Any praise for the third volume has to start with the musical score, which is at its absolute best in the meeting of The End and Nirvash at the end of episode 11 and beginning of episode 12. The massive tension achieved by that scene is more a credit to the terrific background music than anything else. The quality and effectiveness of the score is generally higher throughout the rest of the volume after that. In addition to marking the beginning of the second season, episode 14 also introduces a new jazzy hip hop-flavored opener and jazzy closing number. Whether or not these are better than the original is a matter of personal preference.
By this point you either like Johnny Yong Bosch as the English voice of Renton or you don't, and his is pivotal performance on which the likeability of the English dub swings. The rest of the recurring English cast is fine, and Kari Wahlgreen is right on target, if not a slight improvement, in convincingly making Anemone sound like a maniacal brat. English scripting still stays reasonably close to the original.
The cast interview this time around features Mr. Bosch answering inane questions in a more entertaining fashion than normal. Those who prefer the original cast can opt for the Audio Commentary for episode 13, which features three of the key seiyuu. Other extras include a textless opener and a trailer for the Eureka 7 video game.

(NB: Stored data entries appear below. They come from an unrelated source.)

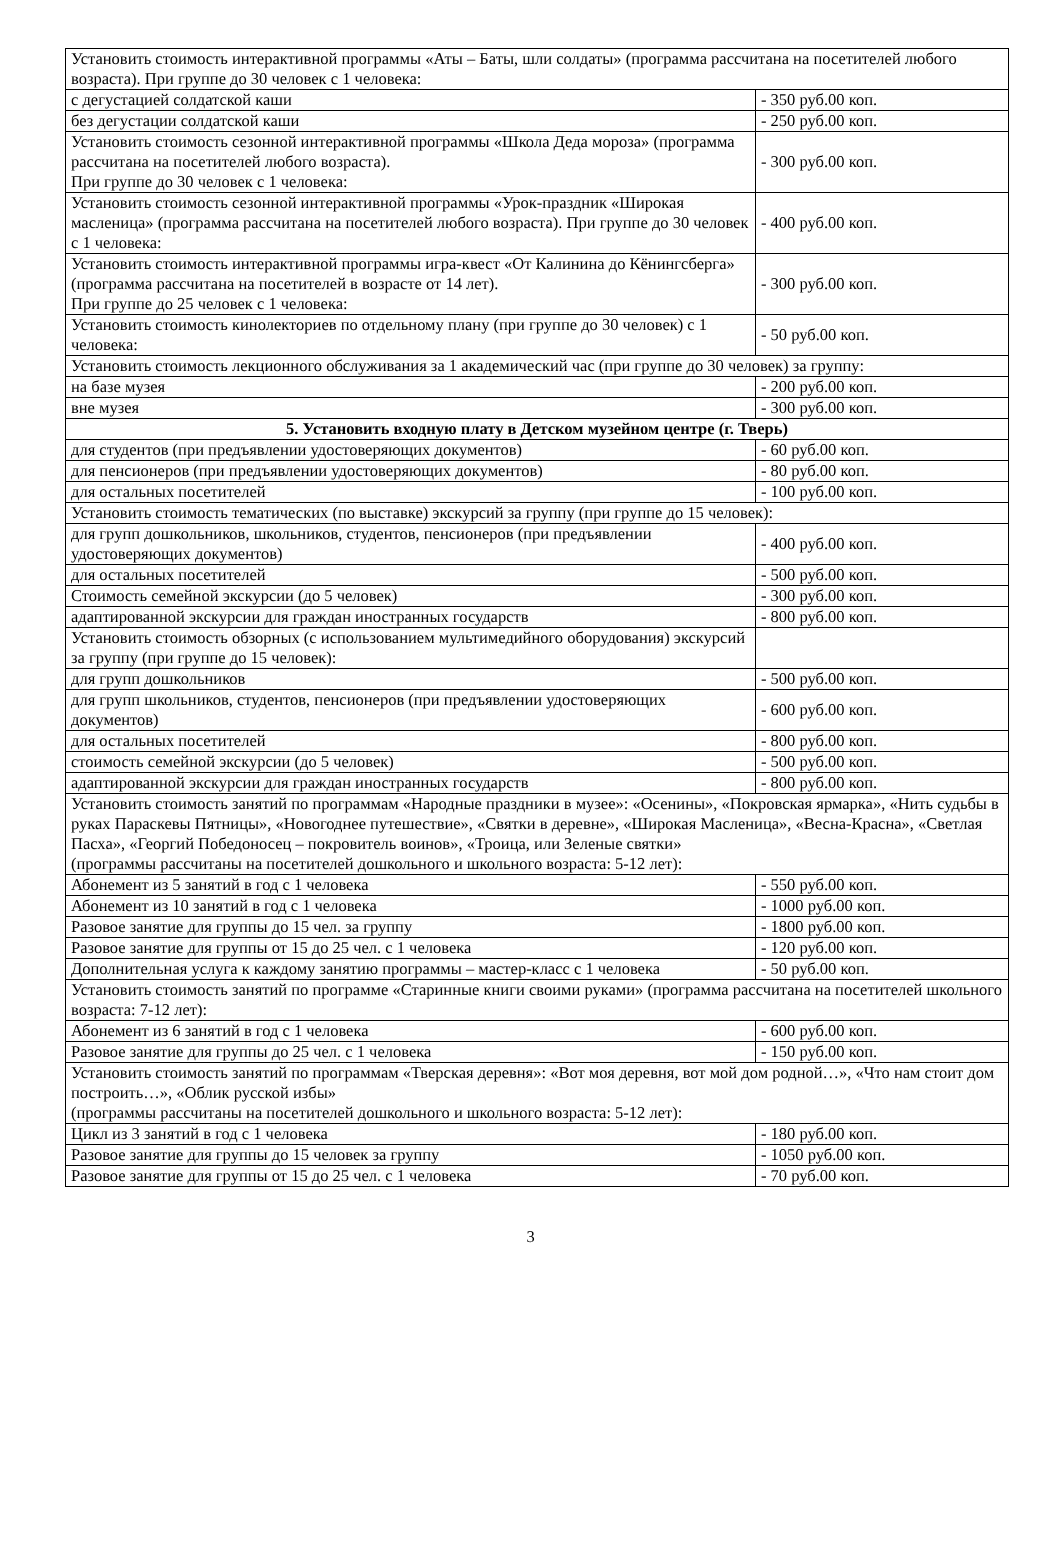| Установить стоимость интерактивной программы «Аты – Баты, шли солдаты» (программа рассчитана на посетителей любого возраста). При группе до 30 человек с 1 человека: | |
| с дегустацией солдатской каши | - 350 руб.00 коп. |
| без дегустации солдатской каши | - 250 руб.00 коп. |
| Установить стоимость сезонной интерактивной программы «Школа Деда мороза» (программа рассчитана на посетителей любого возраста). При группе до 30 человек с 1 человека: | - 300 руб.00 коп. |
| Установить стоимость сезонной интерактивной программы «Урок-праздник «Широкая масленица» (программа рассчитана на посетителей любого возраста). При группе до 30 человек с 1 человека: | - 400 руб.00 коп. |
| Установить стоимость интерактивной программы игра-квест «От Калинина до Кёнингсберга» (программа рассчитана на посетителей в возрасте от 14 лет). При группе до 25 человек с 1 человека: | - 300 руб.00 коп. |
| Установить стоимость кинолекториев по отдельному плану (при группе до 30 человек) с 1 человека: | - 50 руб.00 коп. |
| Установить стоимость лекционного обслуживания за 1 академический час (при группе до 30 человек) за группу: | |
| на базе музея | - 200 руб.00 коп. |
| вне музея | - 300 руб.00 коп. |
| 5. Установить входную плату в Детском музейном центре (г. Тверь) | |
| для студентов (при предъявлении удостоверяющих документов) | - 60 руб.00 коп. |
| для пенсионеров (при предъявлении удостоверяющих документов) | - 80 руб.00 коп. |
| для остальных посетителей | - 100 руб.00 коп. |
| Установить стоимость тематических (по выставке) экскурсий за группу (при группе до 15 человек): | |
| для групп дошкольников, школьников, студентов, пенсионеров (при предъявлении удостоверяющих документов) | - 400 руб.00 коп. |
| для остальных посетителей | - 500 руб.00 коп. |
| Стоимость семейной экскурсии (до 5 человек) | - 300 руб.00 коп. |
| адаптированной экскурсии для граждан иностранных государств | - 800 руб.00 коп. |
| Установить стоимость обзорных (с использованием мультимедийного оборудования) экскурсий за группу (при группе до 15 человек): | |
| для групп дошкольников | - 500 руб.00 коп. |
| для групп школьников, студентов, пенсионеров (при предъявлении удостоверяющих документов) | - 600 руб.00 коп. |
| для остальных посетителей | - 800 руб.00 коп. |
| стоимость семейной экскурсии (до 5 человек) | - 500 руб.00 коп. |
| адаптированной экскурсии для граждан иностранных государств | - 800 руб.00 коп. |
| Установить стоимость занятий по программам «Народные праздники в музее»: «Осенины», «Покровская ярмарка», «Нить судьбы в руках Параскевы Пятницы», «Новогоднее путешествие», «Святки в деревне», «Широкая Масленица», «Весна-Красна», «Светлая Пасха», «Георгий Победоносец – покровитель воинов», «Троица, или Зеленые святки» (программы рассчитаны на посетителей дошкольного и школьного возраста: 5-12 лет): | |
| Абонемент из 5 занятий в год с 1 человека | - 550 руб.00 коп. |
| Абонемент из 10 занятий в год с 1 человека | - 1000 руб.00 коп. |
| Разовое занятие для группы до 15 чел. за группу | - 1800 руб.00 коп. |
| Разовое занятие для группы от 15 до 25 чел. с 1 человека | - 120 руб.00 коп. |
| Дополнительная услуга к каждому занятию программы – мастер-класс с 1 человека | - 50 руб.00 коп. |
| Установить стоимость занятий по программе «Старинные книги своими руками» (программа рассчитана на посетителей школьного возраста: 7-12 лет): | |
| Абонемент из 6 занятий в год с 1 человека | - 600 руб.00 коп. |
| Разовое занятие для группы до 25 чел. с 1 человека | - 150 руб.00 коп. |
| Установить стоимость занятий по программам «Тверская деревня»: «Вот моя деревня, вот мой дом родной…», «Что нам стоит дом построить…», «Облик русской избы» (программы рассчитаны на посетителей дошкольного и школьного возраста: 5-12 лет): | |
| Цикл из 3 занятий в год с 1 человека | - 180 руб.00 коп. |
| Разовое занятие для группы до 15 человек за группу | - 1050 руб.00 коп. |
| Разовое занятие для группы от 15 до 25 чел. с 1 человека | - 70 руб.00 коп. |
3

It's now official: Studio BONES has a winner on its hands with Eureka 7. Although the series had a dynamic start, this is the stretch where the dramatic elements turn the corner and start to get good. It deserves better TV ratings than it's getting.
Overall (dub) : B+
Overall (sub) : B+
Story : B+
Animation : A-
Art : B+
Music : A-
+ Musical score, solid storytelling, powerhouse mecha confrontation.